Al igual que quien practica tai chi, en general, por hermosa que sea su ejecución, no lo hace para un espectador, Pilar Jufresa no pinta para entrar en las galerías. Sin duda, le complacen los cumplidos que con frecuencia recibe y se tiene la confianza para, con un cuadro, dar algo suyo a seres queridos, pero su pintura se quiere más gimnasia poiética* y regalo amoroso que búsqueda de un lugar entre los famosos, a quienes admira. De hecho, las incursiones artísticas de Pilar siempre son una reivindicación y una invitación: “¡Poblemos el derecho a expresarnos! ¡No permitamos que el mundo de los autores consagrados, por muy legítimamente que lo sean, nos expulse del placer de producir!” Como hermano suyo creo ver en ello el leitmotiv de su trayectoria.
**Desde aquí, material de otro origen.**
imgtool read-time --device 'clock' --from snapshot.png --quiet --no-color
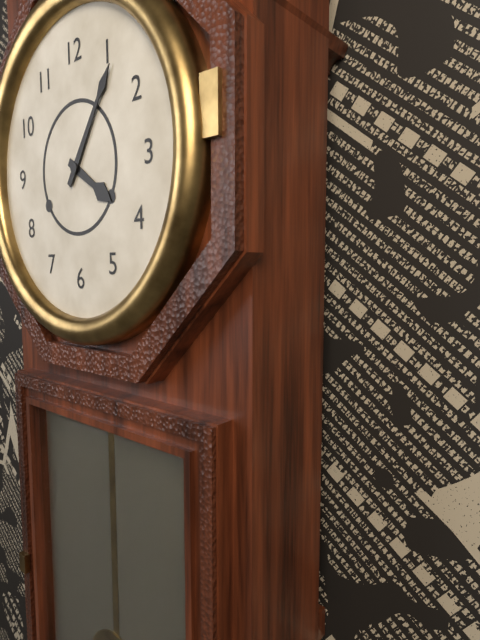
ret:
4:06
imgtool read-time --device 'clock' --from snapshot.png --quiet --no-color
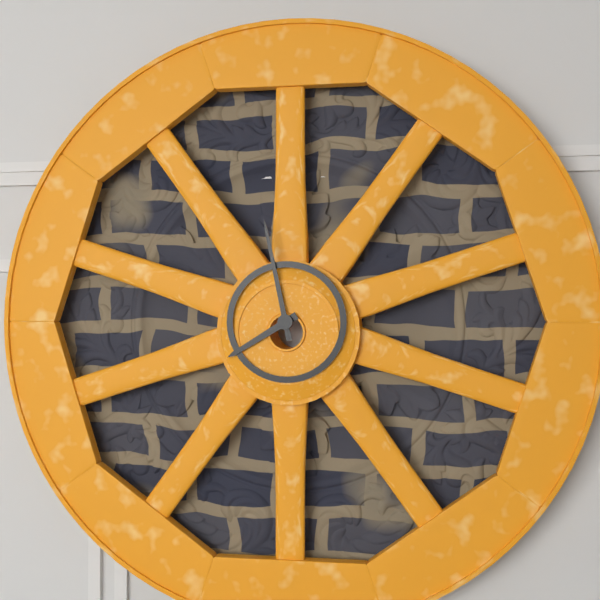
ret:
7:58
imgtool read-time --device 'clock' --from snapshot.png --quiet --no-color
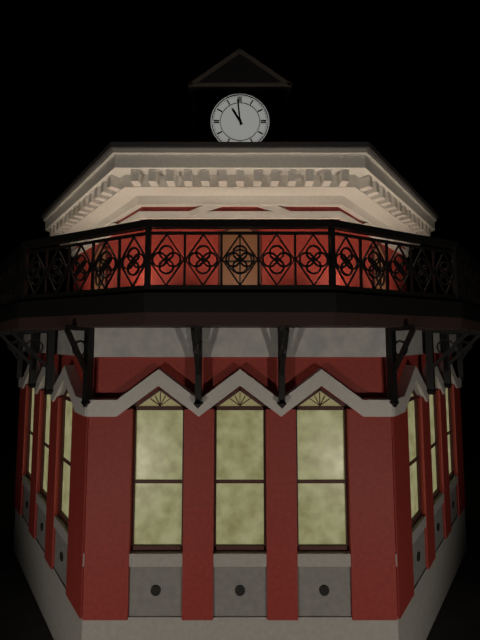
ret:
10:59
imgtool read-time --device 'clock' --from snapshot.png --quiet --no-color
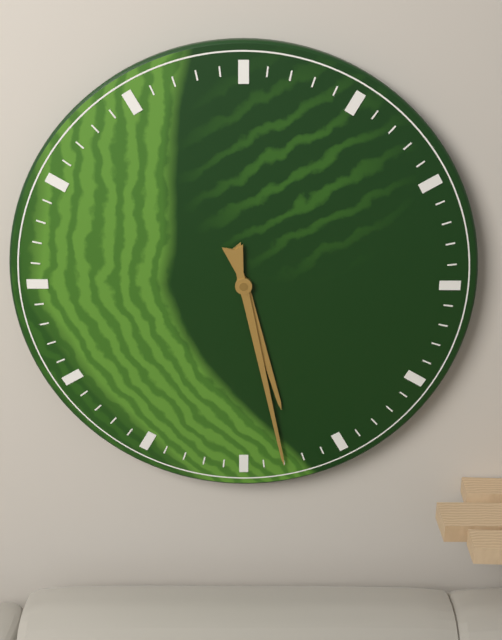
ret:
5:28
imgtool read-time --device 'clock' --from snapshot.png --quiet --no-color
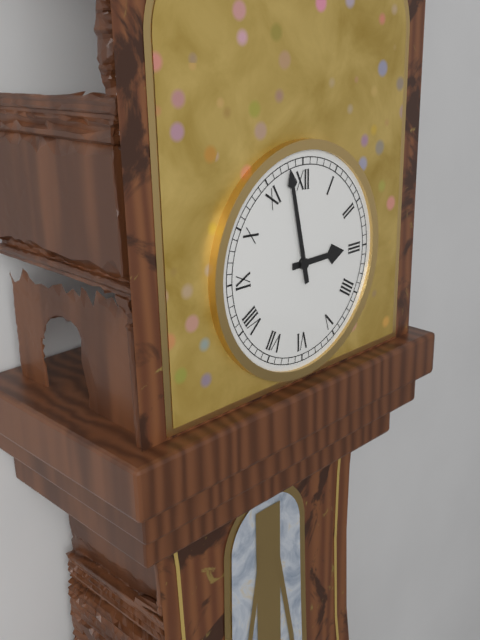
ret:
2:58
Cuando recién casada, a los 24 años de edad, se comprometió por amor a convertirse en ama de casa, sin idea de dónde poner sus pasiones de soltera: poesía, teatro y justicia social, y con nulo deseo de abandonarlas, no supo ni quiso afrontar la realidad y, de manera directa, la reinventó, la convirtió en escenario. De la apreciada intérprete de Lorca y Strindberg devino la dramaturga de su propia existencia, y, desde allí, ha venido espolvoreando de creatividad el resto de su biografía. Desde niña cultivó su vena expresiva, pero al ver suspendida una carrera, propiamente artística, no tuvo otra salida que estallar doquiera que la llevara su espíritu hacendoso.
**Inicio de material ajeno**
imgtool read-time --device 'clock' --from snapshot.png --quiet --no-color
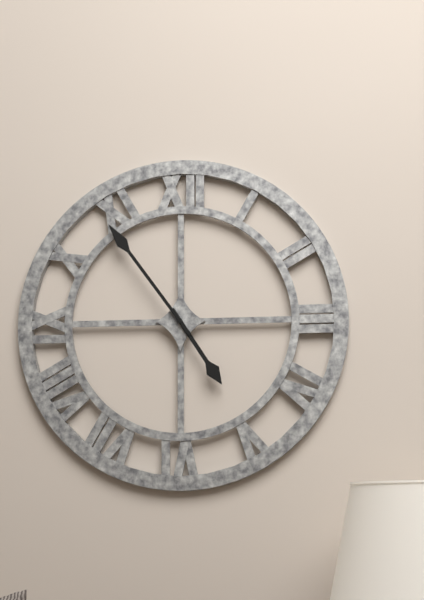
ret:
4:54
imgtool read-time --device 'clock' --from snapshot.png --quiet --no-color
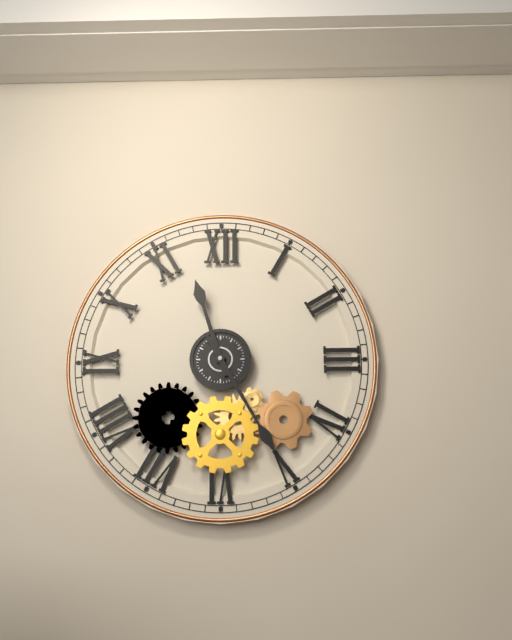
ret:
11:25
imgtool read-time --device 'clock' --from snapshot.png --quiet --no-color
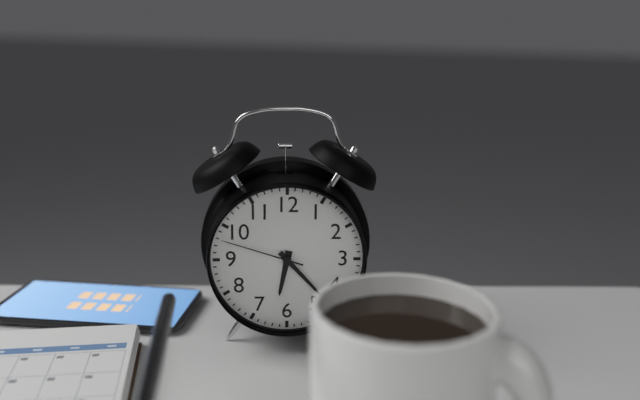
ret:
6:23:48
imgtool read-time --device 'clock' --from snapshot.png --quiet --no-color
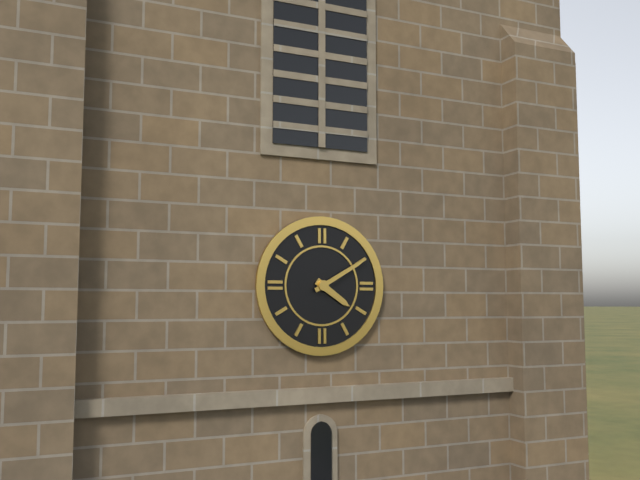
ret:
4:10
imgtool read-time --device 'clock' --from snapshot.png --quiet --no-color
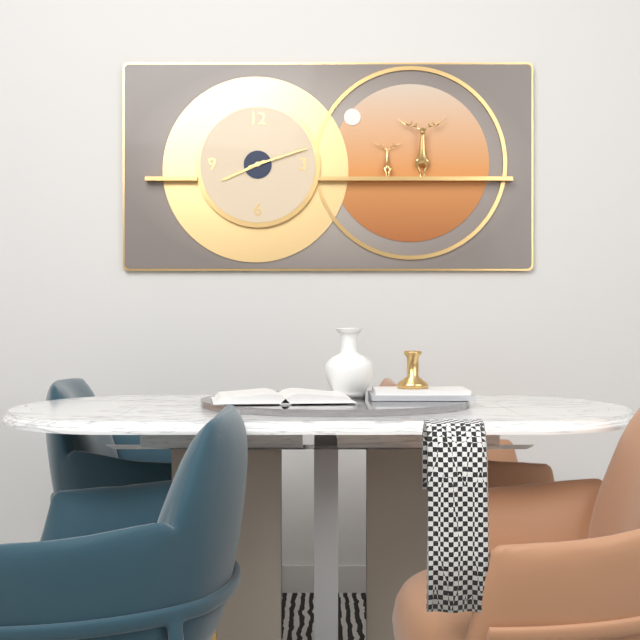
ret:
8:12
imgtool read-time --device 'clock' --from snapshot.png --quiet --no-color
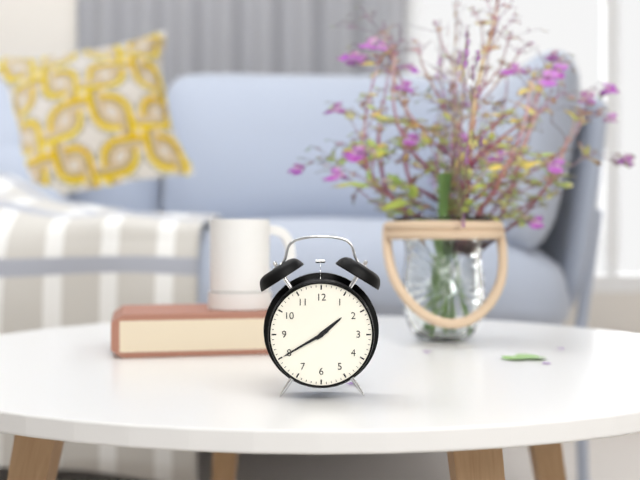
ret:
1:40
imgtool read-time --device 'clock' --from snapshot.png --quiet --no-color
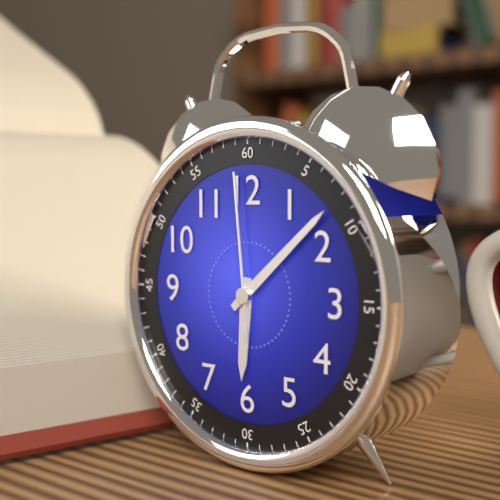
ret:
6:08:59
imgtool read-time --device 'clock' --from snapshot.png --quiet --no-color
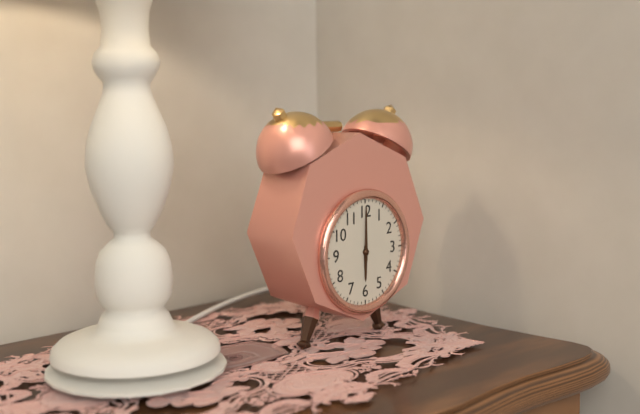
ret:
6:00
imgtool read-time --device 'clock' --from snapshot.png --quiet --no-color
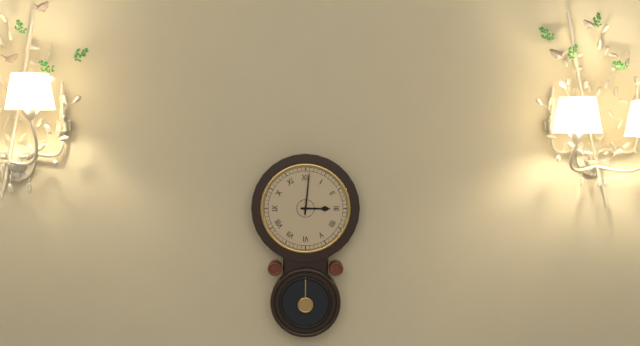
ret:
3:01
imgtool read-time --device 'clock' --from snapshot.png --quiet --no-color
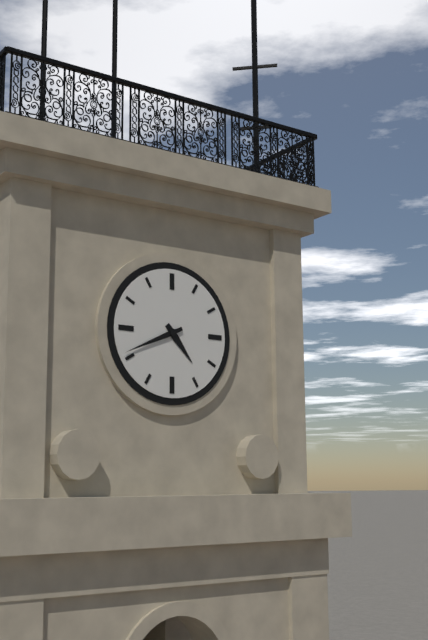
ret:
4:41
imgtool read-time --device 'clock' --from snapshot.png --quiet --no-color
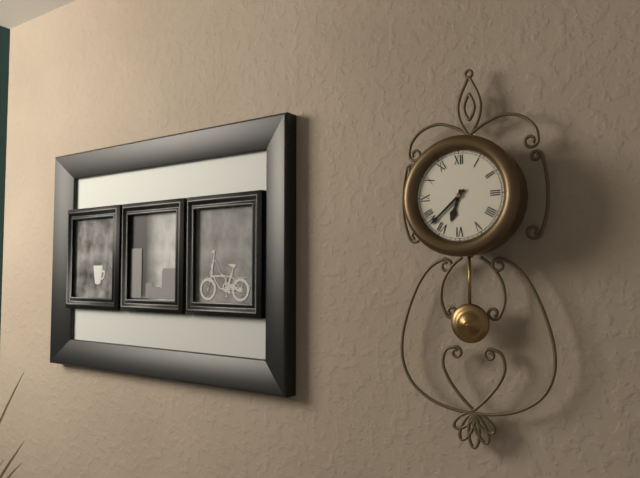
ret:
6:38
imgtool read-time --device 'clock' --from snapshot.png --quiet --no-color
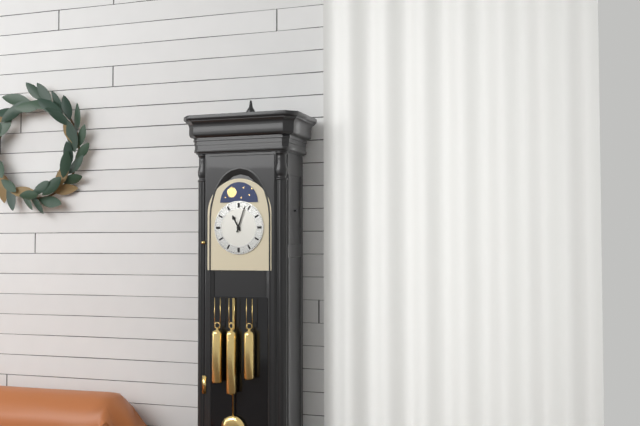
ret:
11:03
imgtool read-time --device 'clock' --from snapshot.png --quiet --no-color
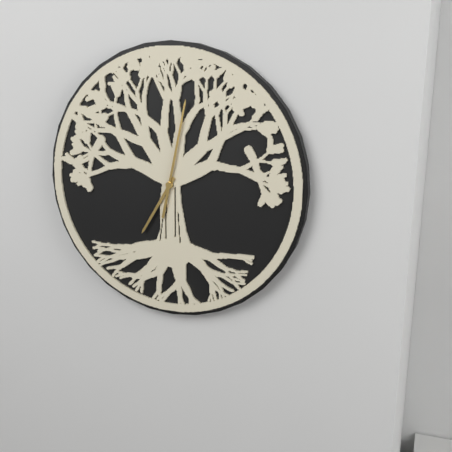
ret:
7:02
Muchos conocen la fuerza de sus arengas por la radio, pero no todos saben, aunque lo sospechen, que ese fluido no se agota ahí. No hay que creer que su militancia en la renovación de su entorno le resultó automática o sencilla. Empezó por inventar la invención misma. Cualquier cosa: arreglar la casa, cocinar, ir al mercado, la convirtió en gesta de estilo. Recuerdo que, devota de sus padres, cada vez que ellos la visitaban, habiéndose esmerado en prepararles algún platillo a la altura de su gusto por recibirlos, su padre que no era afecto a protestar nunca por un alimento en que otra persona hubiera puesto su alma, con frecuencia comentaba: “¡Pilar, existen las recetas!” Ahora es una gran cocinera y anfitriona, pero las recetas han sido acaso las más íntimas enemigas de sus iniciativas. A fuerza de prueba y error, se aprende mucho. Se dice que la experiencia, sin teoría, es ciega; pero, a veces, la teoría impide ver y aprender cosas importantes que sólo se captan echándose un clavado.
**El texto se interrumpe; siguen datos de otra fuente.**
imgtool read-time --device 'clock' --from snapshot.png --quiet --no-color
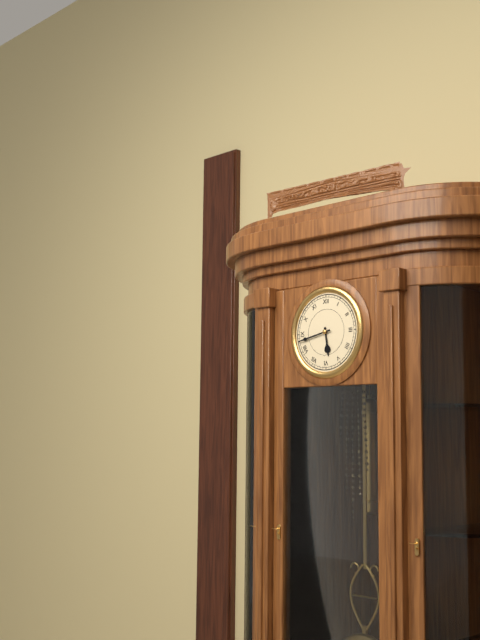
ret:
5:43
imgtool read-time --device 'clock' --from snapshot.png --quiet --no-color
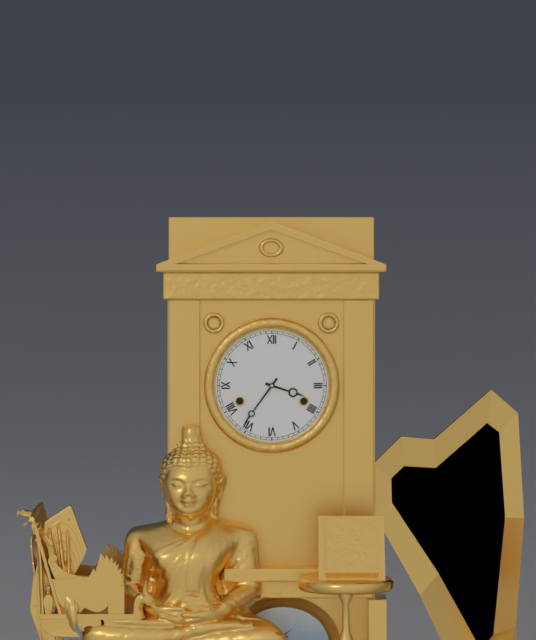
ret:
3:36
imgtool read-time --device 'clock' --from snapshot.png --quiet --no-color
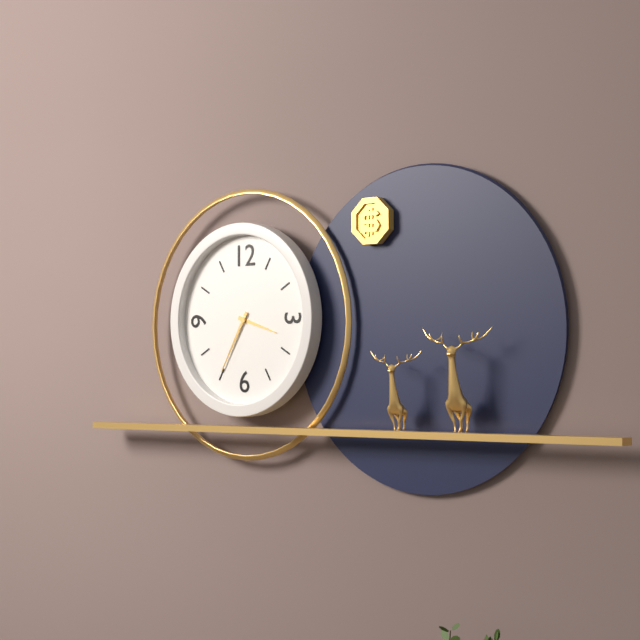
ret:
3:35
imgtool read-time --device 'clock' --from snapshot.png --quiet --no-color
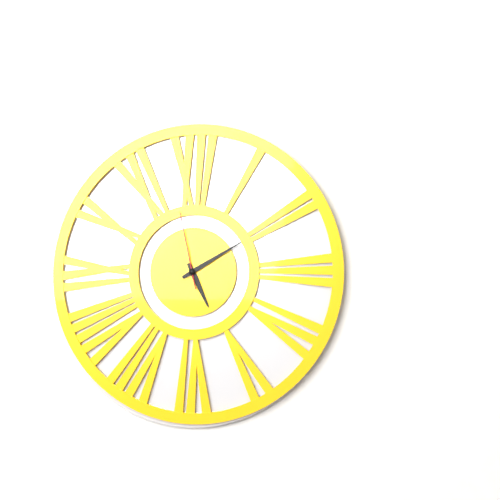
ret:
5:10:58
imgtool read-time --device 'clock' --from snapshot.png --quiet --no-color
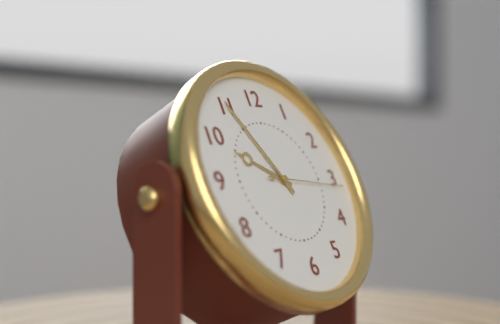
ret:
9:55:16
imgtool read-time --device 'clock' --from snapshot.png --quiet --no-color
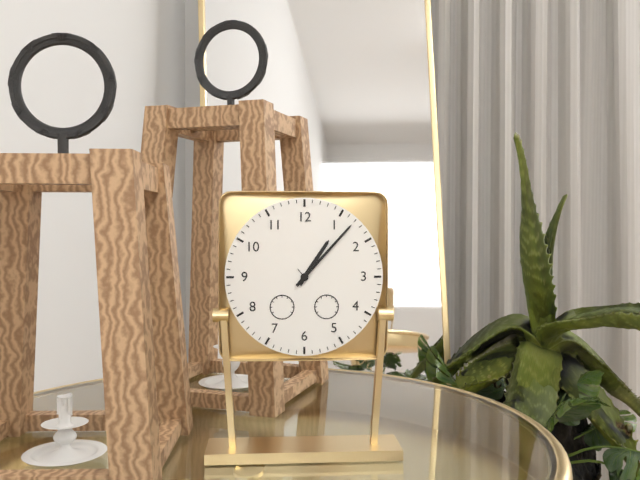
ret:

La poiesis no es techné. Es valentía para descubrir, aunque a veces con yerros, caminos propios. ¿Cómo un ser así no iba a sucumbir a la tentación del lienzo vacío? Con esa osadía, tan política o más quizá que sus picosas intervenciones radiofónicas, Pilar se acerca, en la pintura, a la utopía soñada por Roland Barthes, quien desde su experiencia como amateur del piano, ambicionaba para la escritura: […] puedo imaginarme una sociedad futura totalmente desenajenada, que, en el plano de la escritura, no conocería otra cosa que las actividades del amateur; la gente escribiría, compondría textos por puro placer, se aprovecharían del gozo de escribir, sin preocupación por la imagen que pudieran suscitar en los demás. Gratificante es que, a veces, tal como en el tai chi, esas prácticas íntimas produzcan gestos tan atractivos que se vuelvan incapaces de vetar la mirada ajena como en el caso de los óleos de Pilar.